Engines we should compare: Ammo, Cannon, Oimo, Goblin (full disclosure: it's mine). I'm not aware of any other decent / popular 3D physics engines for JavaScript. Even though Goblin is mine I'm not trying to set up to prove it's the best (would love if that were the case ^.^), want to see where it can be improved.

Still coming up with the benchmark ideas, but to start with:

  1. A stack of a large number of spheres - bottom one is static - the engines should have no problem maintaining a stable stack. The sphere-sphere collision detection is fast and unlikely any engine has a poor implementation, this would test the engine's ability to create/manage memory, update/integrate objects, and resolve constraints (contacts & friction).
  2. Same as above but multiple stacks, don't need as many spheres per stack. This is to test how the engines do with parallel constraint solving via islands (Goblin doesn't do this yet, don't know if Oimo does or not, should see noticeable improvement in Cannon & Ammo).
  3. Constraints. Lots of them. Some combination of hinges and point-to-point/socket constaints would do the trick (present in all four engines, easy to setup, representative of everything the engine needs to run for constraints).
  4. Ray casting. Doesn't look like Oimo supports this. I expect Ammo will destroy Cannon and Goblin here as neither have a bounding-volume-hierarchy broadphase, only SAP which is terrible at ray casting performance.
  5. Convex hull - collision. Complex geometry can be generated by a convex hull from a list of vertices - the minimum convex shape required to wrap all of the vertices. Oimo doesn't support this; Cannon can't generate this shape from a list of vertices but if you have the vertices & faces it can construct the shape.
  6. Convex hull - creation. only Ammo and Goblin have this.
  7. Compound shape collision, used to combine multiple simple shapes into a complex one. Appears only Goblin and Ammo have this.
  8. Concave-Convex collision. Not supported by Oimo. Cannon has TriMesh, Goblin has MeshShape, and Ammo has btConcaveShape (well, Bullet does). These can all be collided with convex geometry.
  9. Concave-Concave collision. Not supported by Oimo, I don't know if Cannon's TriMesh can collide with other TriMeshes. Bullet's btConcaveShape must be static and won't move, but Bullet has GImpact classes that allow for dynamic concave-concave collision. Goblin's MeshShape can collide with other MeshShapes
  10. Bounding volume hierarchy creation. I don't know how much the various engines expose so this may be difficult. Ammo, Goblin, and Oimo are able to construct an AABB BVH tree.
kripken commented 8 years ago

Sounds like a good plan for benchmarking!

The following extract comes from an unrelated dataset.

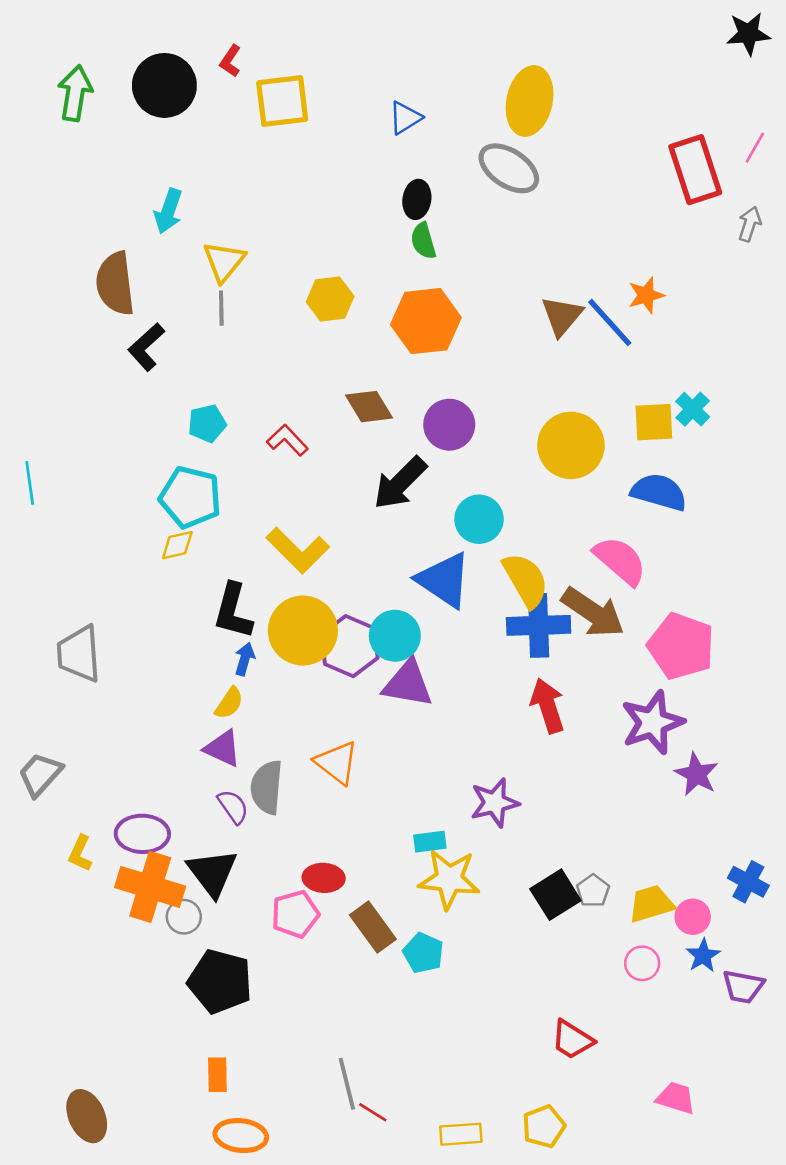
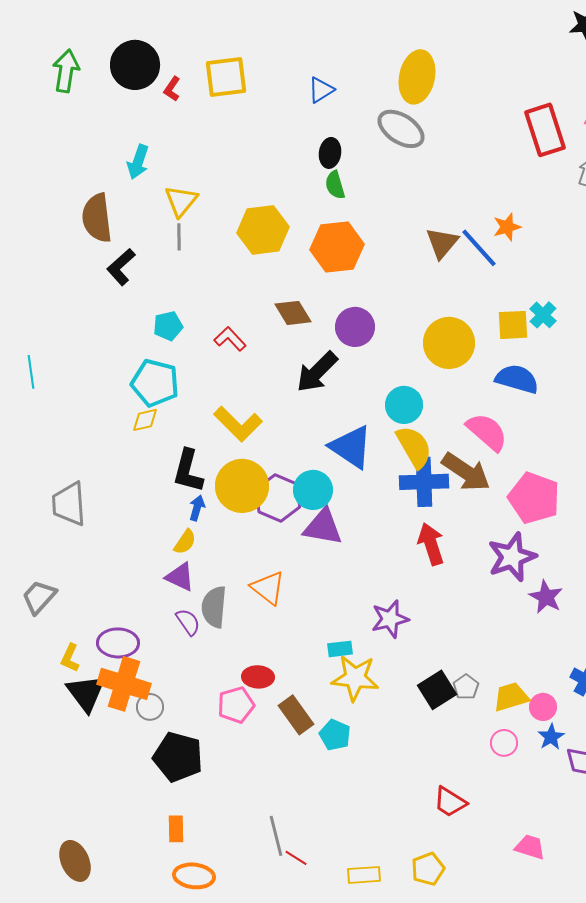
red L-shape: (230, 61) -> (172, 89), moved
yellow hexagon: (330, 299) -> (263, 230), size x1.4
cyan circle: (479, 519) -> (404, 405), moved
black triangle: (212, 873) -> (86, 693), moved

I envision a small script that knows how to examine each type of world and render it accordingly, this would allow the simulations/tests to be setup and run visually but can be completely disabled for the actual benchmark. @kripken with the emscripten output, is it possible to examine the rigid bodies in Ammo's world and discover what type of object they are?

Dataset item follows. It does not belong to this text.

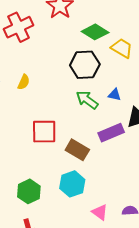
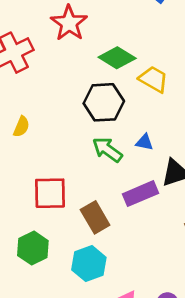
brown rectangle: (77, 150) -> (95, 217), turned 30
green hexagon: (29, 191) -> (33, 248), moved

Yes, in the cannon.js demo conversion it does that, it looks at each body and translates it into a three.js mesh for rendering.

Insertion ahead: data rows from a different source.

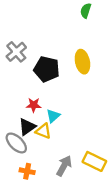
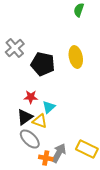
gray ellipse: (16, 143) -> (30, 139), moved
orange cross: (27, 171) -> (46, 158), moved

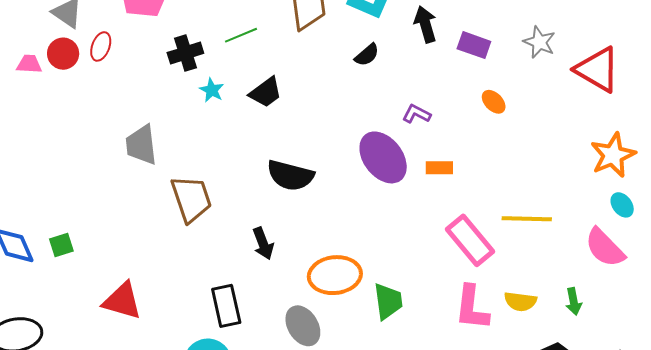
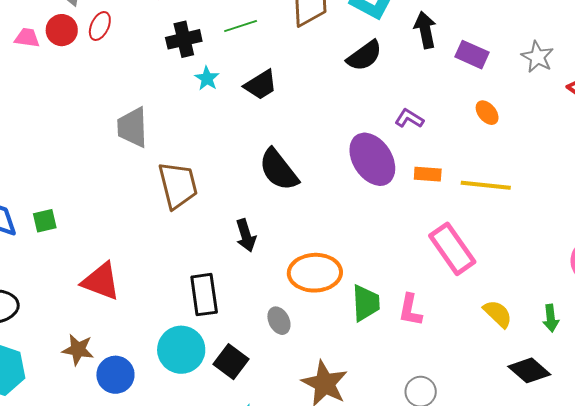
black semicircle: (367, 55) -> (364, 56), size x1.4
black semicircle: (290, 175) -> (279, 170), turned 33
yellow line: (527, 219) -> (486, 185), moved
yellow semicircle: (520, 301) -> (498, 314), turned -148
pink L-shape: (472, 308) -> (410, 310), moved, size x0.7
gray ellipse: (303, 326) -> (279, 321), size x0.7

lo-th commented 8 years ago

oimo is the fastest on simple simulation, but miss some usfull object and methode is pure javascript. http://jsdo.it/cx20/uKB1

i hope you add terrain on next release of ammo ammo is strong with big data

like liquidfun for 2d

sasha240100 commented 7 years ago

In addition to this topic: my results of ammo.js + wasm

kripken commented 7 years ago

@sasha240100: interesting, thanks for the data.